Windfarms for power generation provide intermittent power so they merely displace thermal power stations onto standby mode or to operate at reduced efficiency while the thermal power stations wait for the wind to change. They make no significant reduction to pollution because thermal power stations continue to use their fuel and to produce their emissions while operating in standby mode or with reduced efficiency that can increase their emissions at low output. And this need for continuously operating backup means that windfarms can only provide negligible useful electricity to electricity grid supply systems. But the large scale use of windfarms requires upgrading of an electricity grid, more complex grid management, and operation of additional thermal power stations to protect against power cuts in time of supply failure. These effects increase the cost of electricity supplied by the grid in addition to the capital, maintenance and operating costs of the windfarms themselves. And the windfarms cause significant environmental damage.

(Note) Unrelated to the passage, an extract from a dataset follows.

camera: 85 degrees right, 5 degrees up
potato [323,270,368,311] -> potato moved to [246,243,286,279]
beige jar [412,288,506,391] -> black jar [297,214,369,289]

A more full explanation of these effects is provided by this
http://scienceandpublicpolicy.org/images/stories/papers/reprint/courtney_2006_lecture.pdf
I hope this helps.
Richard
I’m sure Spain would beg to differ about the payback time…
Summary of errors:
1. “Energy payback” doesn’t seem to properly factor in downtime with wind variability
2. The article makes it sound like there is a monetary payback, but no monetary payback is mentioned
3. No baseline was given for the time it takes a coal, nuclear, or natural gas plant to produce as much energy as it took to consume
4. Combine 2 and 3
Conclusion: The article gives meaningless information in an attempt to elicit a positive emotional response about green energy.
I guess this was their “talking Points” response to the mockery of economics.
The wind turbines will be exceptional if they return the true energy cost in their life time.
This kind of truth smarts, the scammers hate it and the eco-nasties go rabid when forced to acknowledge it.The energy costs are skewed.
Cost to mine and refine materials, check.
Cost to manufacture, check.
Cost to install, check.
Cost to maintain,
cost to remove and remediate site.
Versus actual usable electricity generated.
Using every weasel clause in the book, you get the lie promoted above.
Wasn’t there a fairly recent report which said that wind turbines life cycle energy costs were 2 to 3 times the energy they produced.
If it’s such a good deal, I hope the authors invest their entire life savings in the technology. Surely, that would be like minting money.
If backup capacity essentially equal to what would be needed without the turbines has to be maintained then the payback period would approach the event horizon; just another government black hole of graft.
It’s all really just another real-world demo of how hard it is for people to believe TANSTAAFL.
Local high school has a turbine installed about one year ago at cost of 4.3 million, said to save the school almost 20,000 per year.